We’ll All Pay If Democrats Scrap the Tax Cuts

COMMENTARY Taxes

We’ll All Pay If Democrats Scrap the Tax Cuts

Nov 5th, 2018 2 min read
COMMENTARY BY
Adam Michel

Policy Analyst, Roe Institute for Economic Policy

Adam N. Michel focuses on tax policy and the federal budget as a Policy Analyst in the Thomas A. Roe Institute.
U.S. House Republicans celebrate at a news conference announcing the passage of the "Tax Cuts and Jobs Act" at the U.S. Capitol in Washington, DC, U.S., November 16, 2017. Aaron Bernstein/REUTERS/Newscom

Key Takeaways

Many on the left are seeking a repeal of the Trump tax cuts. If they succeed, the fallout could devastate working-class Americans.

A family of four in New York’s 22nd District had their income taxes cut by more than 17 percent on average. That’s 1,500 hard-earned dollars they’ll get to keep.

If the tax cuts are taken away, Americans in every district will see their taxes go up and their economic opportunities limited.

With the midterms around the corner, it’s worth noting that many on the left are seeking a repeal of the Trump tax cuts. If they succeed, the fallout could devastate working-class Americans.

Consider: Trashing last year’s Tax Cuts and Jobs Act would leave the average New Yorker $22,500 poorer over the following 10 years. A typical family of four would lose out on $41,300 in take-home pay. That ain’t crumbs.

Calls for repeal aren’t just idle talk. Democrats have already introduced a bill in the House to do just that. Four New York City representatives — Carolyn Maloney, Yvette Clarke, Adriano Espaillat and Jose Serrano — have signed on. The plan raises taxes across the country by repealing the tax-cut legislation and expands subsidies for higher education, a key driver of rising tuition costs.

Democratic wannabes are either confused or being dishonest about the benefits of last year’s tax cuts.
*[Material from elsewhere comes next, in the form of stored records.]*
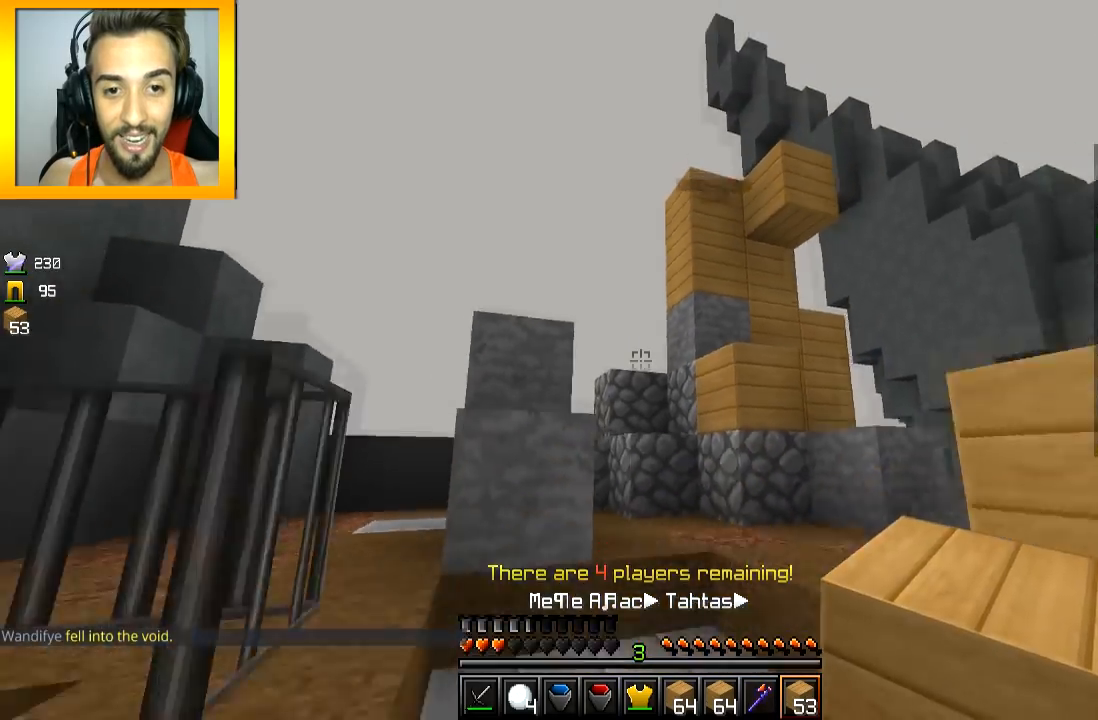
{"keys": ["a", "w"], "mouse": [], "events": [[50, "d", "up"], [150, "space", "down"], [200, "d", "down"], [300, "space", "up"], [450, "a", "down"], [450, "d", "up"]]}
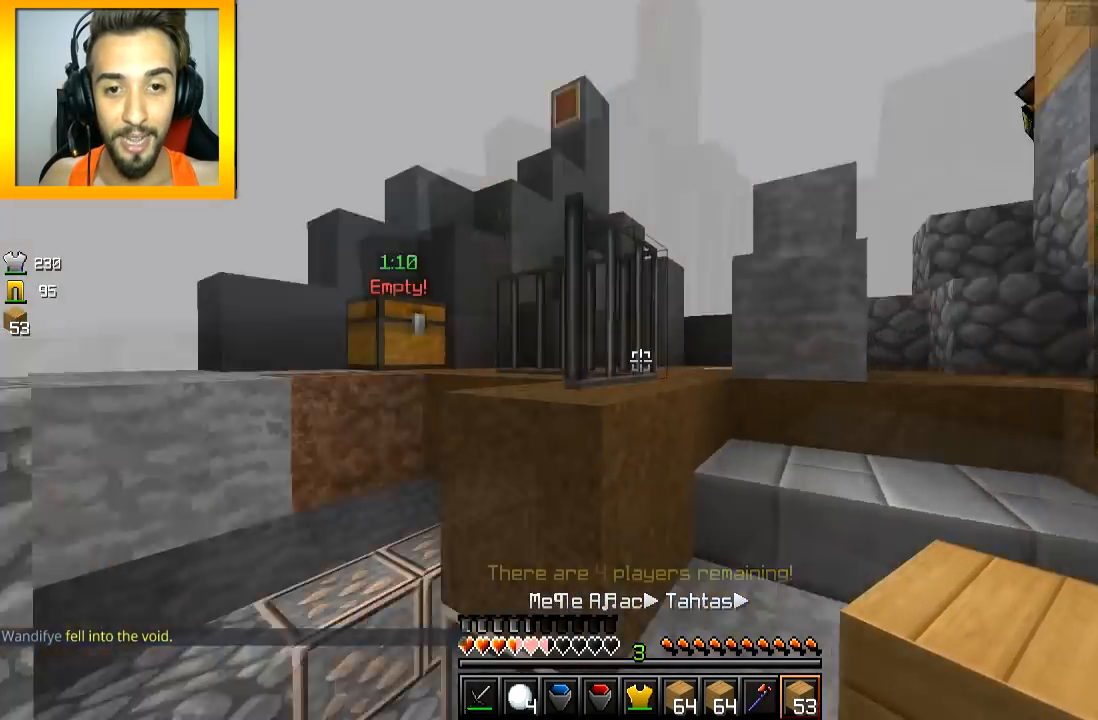
{"keys": ["a", "w"], "mouse": [], "events": [[400, "a", "up"], [484, "a", "down"]]}
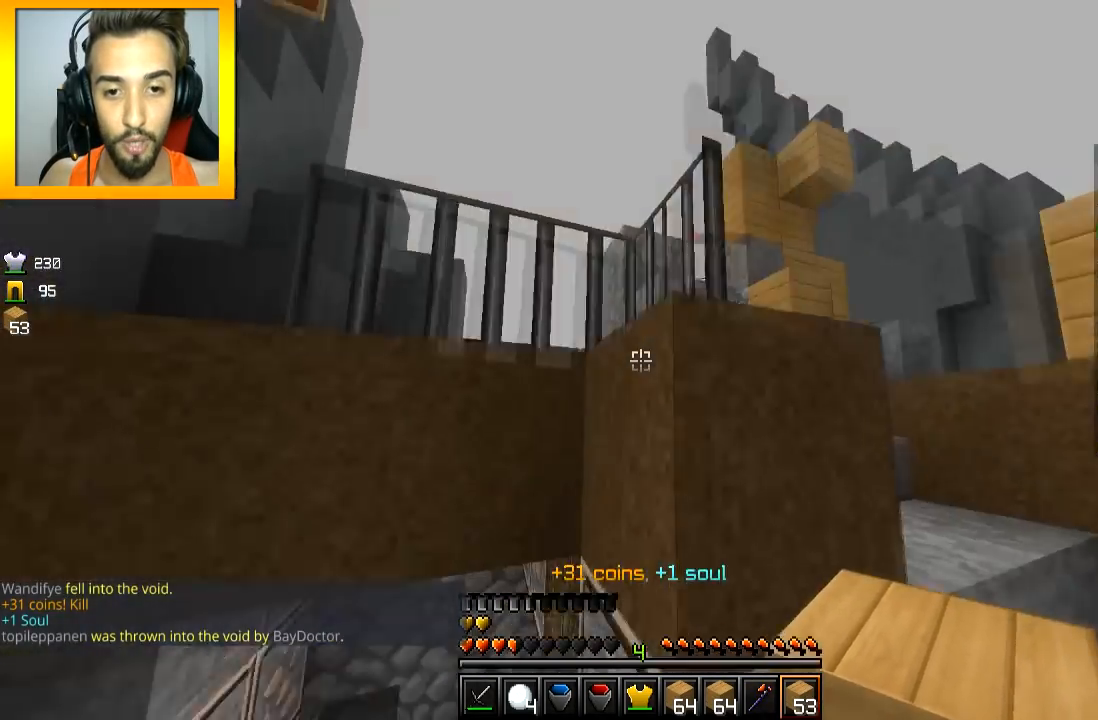
{"keys": ["a", "w"], "mouse": [], "events": []}
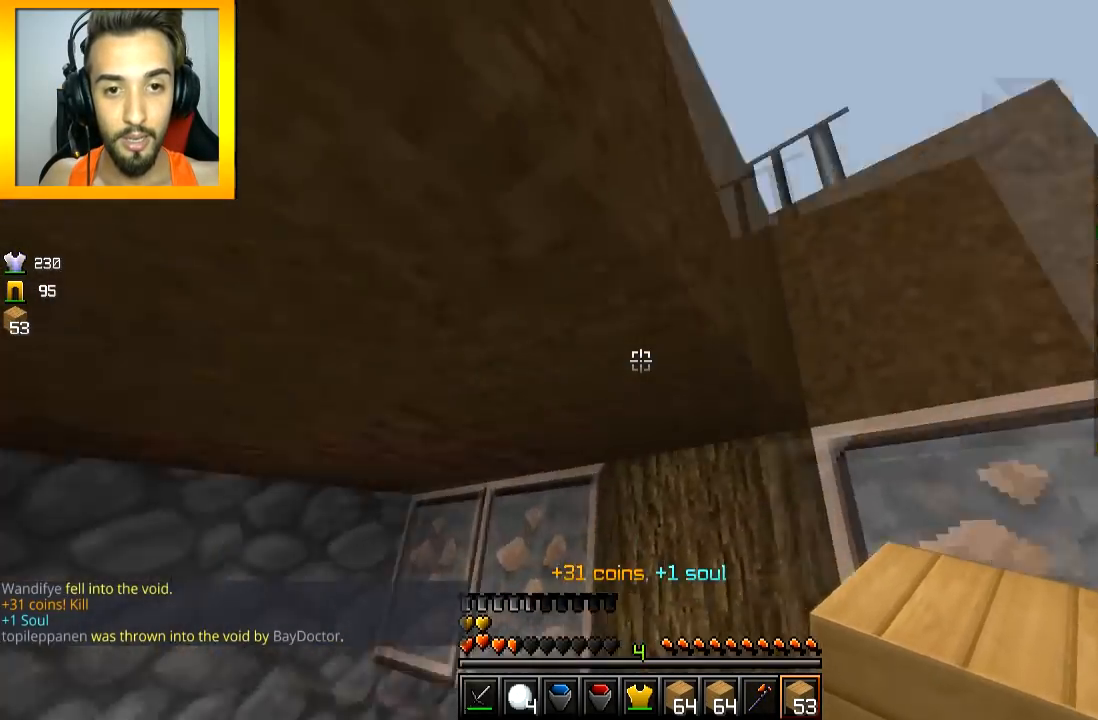
{"keys": ["a", "s"], "mouse": [], "events": [[50, "a", "up"], [50, "w", "up"], [234, "mouse_right", "down"], [234, "s", "down"], [334, "a", "down"], [350, "mouse_right", "up"], [384, "mouse_right", "down"], [450, "mouse_right", "up"]]}
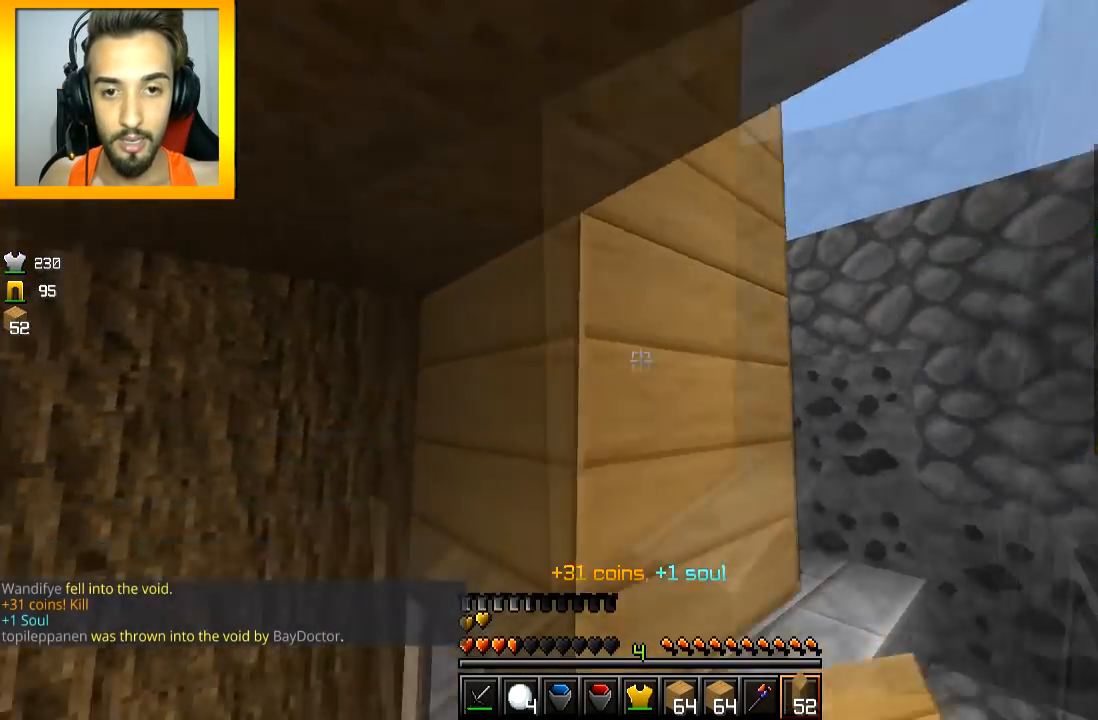
{"keys": ["s"], "mouse": ["right"], "events": [[33, "mouse_right", "down"], [50, "a", "up"], [100, "mouse_right", "up"], [133, "mouse_right", "down"], [250, "mouse_right", "up"], [283, "mouse_right", "down"], [350, "mouse_right", "up"], [483, "mouse_right", "down"]]}
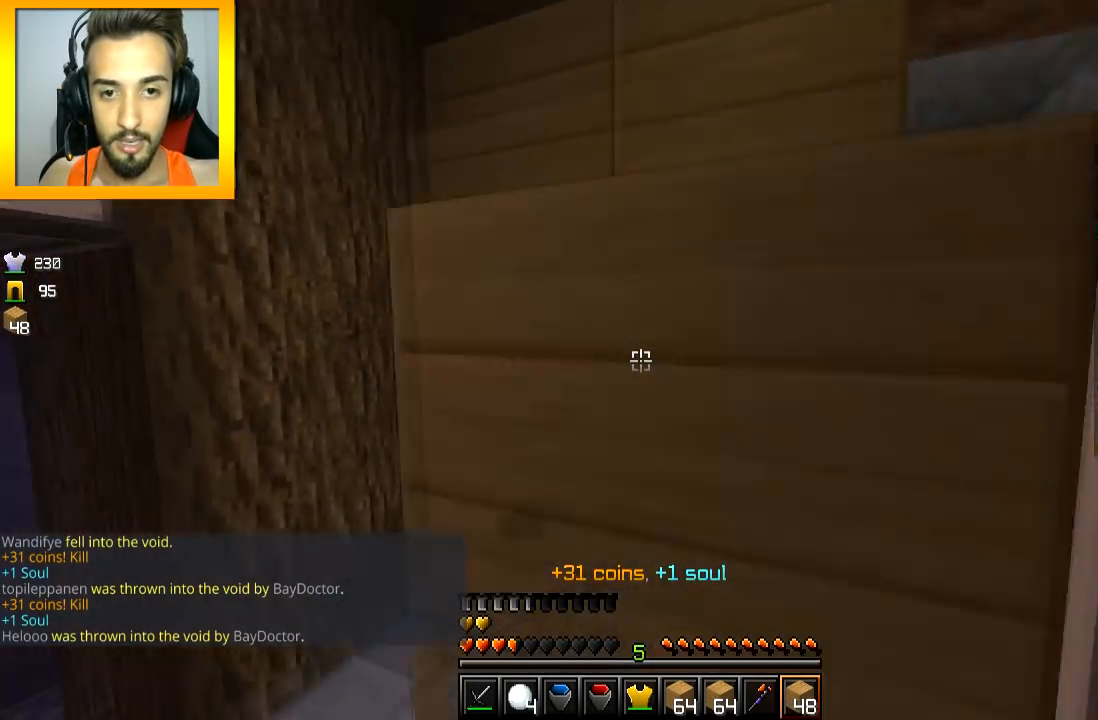
{"keys": ["a"], "mouse": [], "events": [[100, "mouse_right", "up"], [134, "mouse_right", "down"], [234, "a", "down"], [250, "mouse_right", "up"], [450, "s", "up"]]}
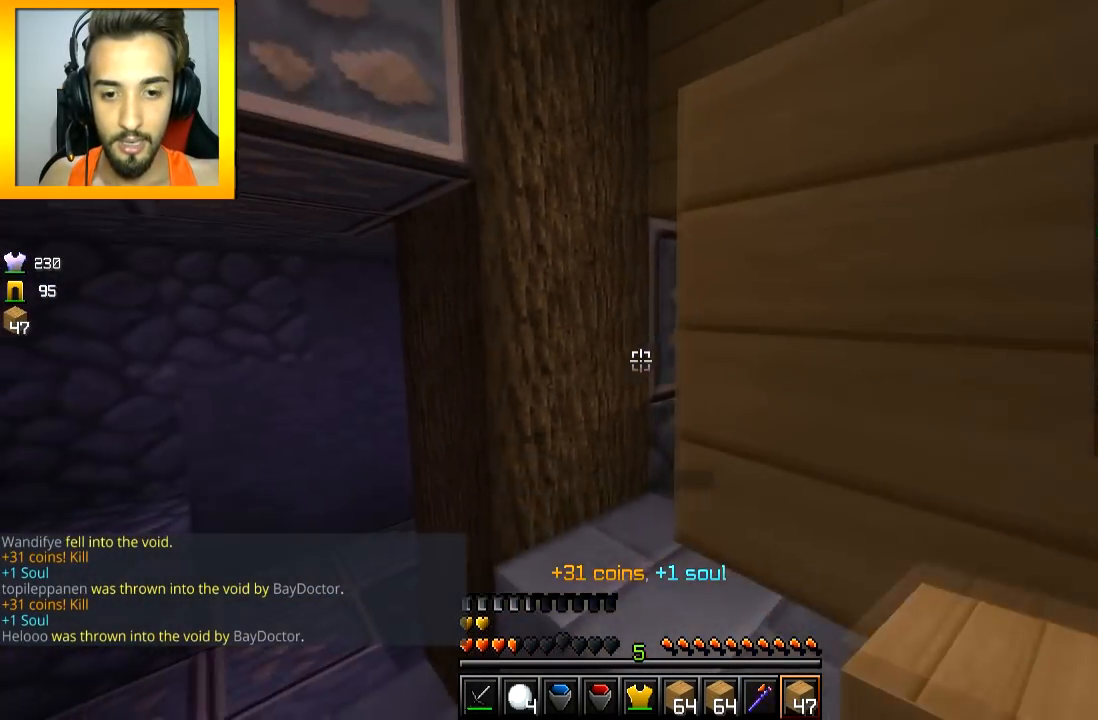
{"keys": ["a"], "mouse": [], "events": [[33, "mouse_right", "down"], [150, "mouse_right", "up"]]}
Anthony Brindisi, for example, claimed that the cuts are not “benefiting, by and large, the people in [his] district living paycheck to paycheck.”

That is simply not true. Using IRS data, the Heritage Foundation estimates that a family of four in New York’s 22nd District had their income taxes cut by more than 17 percent on average.

That’s 1,500 hard-earned dollars they’ll get to keep.

The economic success of lower taxes and fewer unnecessary regulations is even clearer. This summer, manufacturing activity hit its highest level in 14 years, and the longest-running period of businesses adding new jobs continues to roll on.

Workers across the country are benefiting twice from the tax cuts: first, by paying less in taxes, and second from higher wages generated by a faster-growing economy. Repealing the tax cuts would take that all away.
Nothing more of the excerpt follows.